Medicare approves cardiac implants
The government has decided to expand coverage for surgically implanted heart-shocking devices for people with weakened hearts in what could be the most expensive single decision in Medicare's history, federal officials said Wednesday.
More than half a million Americans with the progressive, heart-weakening condition known as congestive heart failure could be eligible for the battery-powered implants and accompanying surgery under the plan, which Medicare officials said they will roll out in the next week or so.
The devices, known as implantable cardioverter-defibrillators, or ICDs, sense heart rhythm abnormalities and deliver shocks to the heart when potentially fatal flutters occur.
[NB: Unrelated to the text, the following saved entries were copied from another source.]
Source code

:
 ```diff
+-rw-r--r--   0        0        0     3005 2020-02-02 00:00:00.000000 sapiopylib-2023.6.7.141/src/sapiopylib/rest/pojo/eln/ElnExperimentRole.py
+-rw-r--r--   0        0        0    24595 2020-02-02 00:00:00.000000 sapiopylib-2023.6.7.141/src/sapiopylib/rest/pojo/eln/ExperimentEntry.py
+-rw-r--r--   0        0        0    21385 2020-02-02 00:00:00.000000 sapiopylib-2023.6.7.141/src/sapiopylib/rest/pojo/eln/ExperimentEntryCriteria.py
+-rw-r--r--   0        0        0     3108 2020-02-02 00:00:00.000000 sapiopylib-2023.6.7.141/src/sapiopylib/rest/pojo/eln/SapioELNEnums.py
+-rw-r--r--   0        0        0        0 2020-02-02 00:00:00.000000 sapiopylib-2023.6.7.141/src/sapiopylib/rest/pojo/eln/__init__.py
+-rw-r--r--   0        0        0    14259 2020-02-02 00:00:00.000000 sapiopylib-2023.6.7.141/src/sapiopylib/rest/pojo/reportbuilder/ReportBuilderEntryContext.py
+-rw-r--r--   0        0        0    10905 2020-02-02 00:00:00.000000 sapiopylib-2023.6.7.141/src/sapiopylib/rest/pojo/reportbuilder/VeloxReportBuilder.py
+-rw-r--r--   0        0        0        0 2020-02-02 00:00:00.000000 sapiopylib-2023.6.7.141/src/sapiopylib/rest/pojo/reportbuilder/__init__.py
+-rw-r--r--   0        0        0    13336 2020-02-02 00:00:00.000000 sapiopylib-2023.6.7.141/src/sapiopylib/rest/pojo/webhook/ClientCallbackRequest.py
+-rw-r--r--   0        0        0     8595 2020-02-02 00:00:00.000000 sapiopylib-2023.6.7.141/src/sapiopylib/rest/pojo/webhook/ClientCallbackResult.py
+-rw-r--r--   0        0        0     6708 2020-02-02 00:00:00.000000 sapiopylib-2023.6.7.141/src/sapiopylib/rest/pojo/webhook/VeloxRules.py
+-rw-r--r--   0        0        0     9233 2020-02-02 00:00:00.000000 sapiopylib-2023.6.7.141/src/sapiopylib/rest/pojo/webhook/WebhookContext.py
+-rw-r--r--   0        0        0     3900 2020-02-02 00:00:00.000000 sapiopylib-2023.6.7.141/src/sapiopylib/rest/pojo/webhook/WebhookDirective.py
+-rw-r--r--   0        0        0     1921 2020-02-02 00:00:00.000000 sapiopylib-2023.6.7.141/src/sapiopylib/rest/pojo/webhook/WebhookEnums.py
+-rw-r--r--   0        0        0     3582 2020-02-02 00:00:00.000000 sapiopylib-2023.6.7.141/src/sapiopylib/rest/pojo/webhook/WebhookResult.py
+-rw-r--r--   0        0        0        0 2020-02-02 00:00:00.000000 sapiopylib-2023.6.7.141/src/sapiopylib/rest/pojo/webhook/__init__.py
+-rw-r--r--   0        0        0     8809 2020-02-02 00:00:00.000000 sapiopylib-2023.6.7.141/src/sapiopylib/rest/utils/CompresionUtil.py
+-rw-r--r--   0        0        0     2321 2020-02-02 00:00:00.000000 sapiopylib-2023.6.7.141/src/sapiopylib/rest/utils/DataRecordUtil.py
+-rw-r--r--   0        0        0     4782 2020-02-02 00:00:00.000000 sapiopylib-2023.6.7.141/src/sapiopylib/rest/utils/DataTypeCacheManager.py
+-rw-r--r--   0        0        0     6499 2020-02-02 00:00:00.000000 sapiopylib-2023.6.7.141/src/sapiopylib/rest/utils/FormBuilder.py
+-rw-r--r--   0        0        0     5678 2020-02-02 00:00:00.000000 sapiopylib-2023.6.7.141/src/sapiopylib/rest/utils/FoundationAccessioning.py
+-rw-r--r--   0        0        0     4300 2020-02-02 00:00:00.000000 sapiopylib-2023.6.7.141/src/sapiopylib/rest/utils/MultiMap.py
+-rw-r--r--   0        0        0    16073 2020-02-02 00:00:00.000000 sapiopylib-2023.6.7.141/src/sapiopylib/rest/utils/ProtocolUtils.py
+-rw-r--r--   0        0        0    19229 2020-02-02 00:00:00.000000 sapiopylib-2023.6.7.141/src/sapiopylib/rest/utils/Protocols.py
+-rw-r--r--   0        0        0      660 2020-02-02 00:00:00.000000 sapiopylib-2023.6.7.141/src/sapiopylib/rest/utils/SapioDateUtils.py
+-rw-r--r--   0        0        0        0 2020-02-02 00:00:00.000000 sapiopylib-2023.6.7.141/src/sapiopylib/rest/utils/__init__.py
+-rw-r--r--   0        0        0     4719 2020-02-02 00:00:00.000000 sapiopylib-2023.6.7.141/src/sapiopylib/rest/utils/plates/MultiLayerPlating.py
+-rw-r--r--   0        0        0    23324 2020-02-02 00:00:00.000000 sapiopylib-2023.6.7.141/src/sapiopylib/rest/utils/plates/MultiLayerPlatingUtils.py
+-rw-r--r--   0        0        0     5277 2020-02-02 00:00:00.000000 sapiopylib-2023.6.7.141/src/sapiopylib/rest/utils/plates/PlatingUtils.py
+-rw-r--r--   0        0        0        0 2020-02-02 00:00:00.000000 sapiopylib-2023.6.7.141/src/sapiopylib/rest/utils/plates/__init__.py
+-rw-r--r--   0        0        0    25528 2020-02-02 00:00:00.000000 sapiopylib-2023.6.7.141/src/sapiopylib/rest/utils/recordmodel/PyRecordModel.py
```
Military takes steps to prevent cheating
The Pentagon is developing a fingerprinting system to prevent recruits from sending "ringers" to take the military aptitude test and the physical exam for them.
"The person who talks to the recruiter has to be the same person who takes the test, has to be the same person who takes the medical exam, has to be the same person who reports to basic training," said John D. Woodward Jr., director of the Defense Department's Biometrics Management Office in Washington.
Woodward said the U.S. military cannot say how many people try to cheat on the Armed Services Vocational Aptitude Battery, or ASVAB, "but there certainly is anecdotal evidence of individuals sending in a ringer."
The Pentagon has enlisted the Biometrics Fusion Center in Clarksburg to help develop the fingerprinting procedure. The details have yet to be worked out, but an electronic fingerprint reader would be used to identify those who show up for testing.